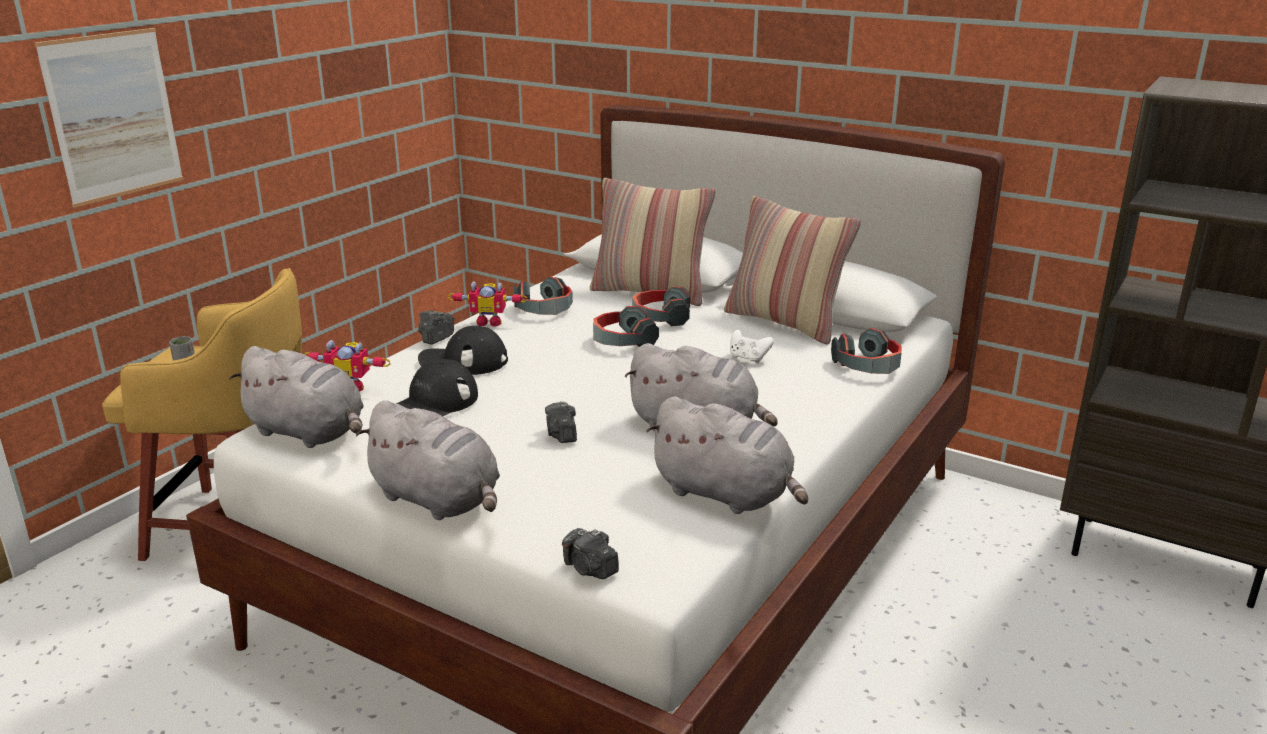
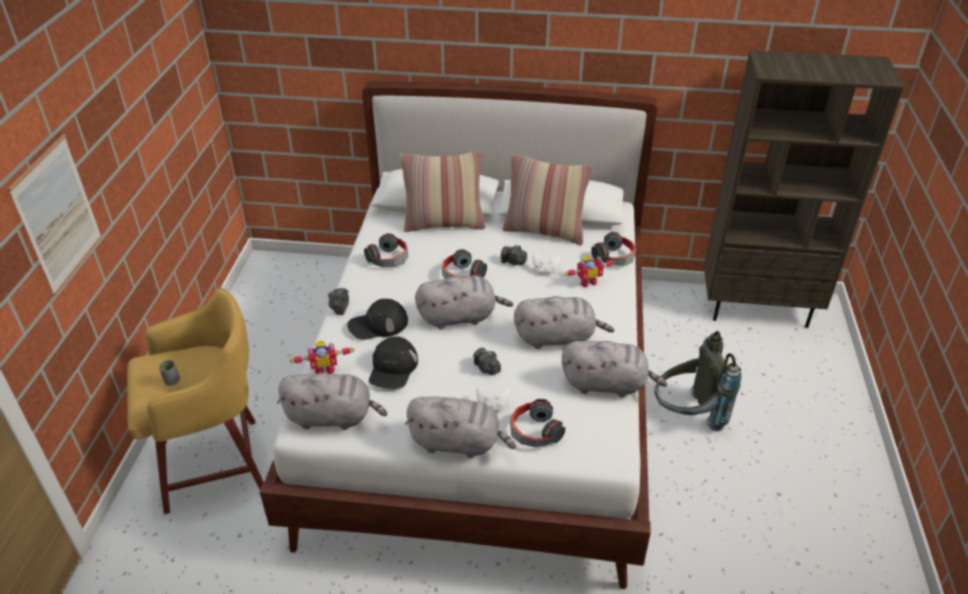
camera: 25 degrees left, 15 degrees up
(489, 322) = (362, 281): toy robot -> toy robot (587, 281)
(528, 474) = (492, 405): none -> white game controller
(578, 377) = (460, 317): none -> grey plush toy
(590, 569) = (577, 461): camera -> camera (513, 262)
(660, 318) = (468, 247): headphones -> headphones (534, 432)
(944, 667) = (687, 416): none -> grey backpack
● ● ● ●
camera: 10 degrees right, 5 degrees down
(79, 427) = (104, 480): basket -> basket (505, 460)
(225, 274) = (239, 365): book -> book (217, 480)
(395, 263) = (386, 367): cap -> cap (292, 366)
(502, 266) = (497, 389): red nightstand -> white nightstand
● ● ● ●
DIRECTIONS FOR THIS TASK: From the listing above, return the lines starting at the one with "camera: 10 degrees right, 5 degrees down" and ending at the one with "(502, 266) = (497, 389): red", both kept, exactly as they appear and nothing more.

SOLUTION FOR THIS PROBLEM:
camera: 10 degrees right, 5 degrees down
(79, 427) = (104, 480): basket -> basket (505, 460)
(225, 274) = (239, 365): book -> book (217, 480)
(395, 263) = (386, 367): cap -> cap (292, 366)
(502, 266) = (497, 389): red nightstand -> white nightstand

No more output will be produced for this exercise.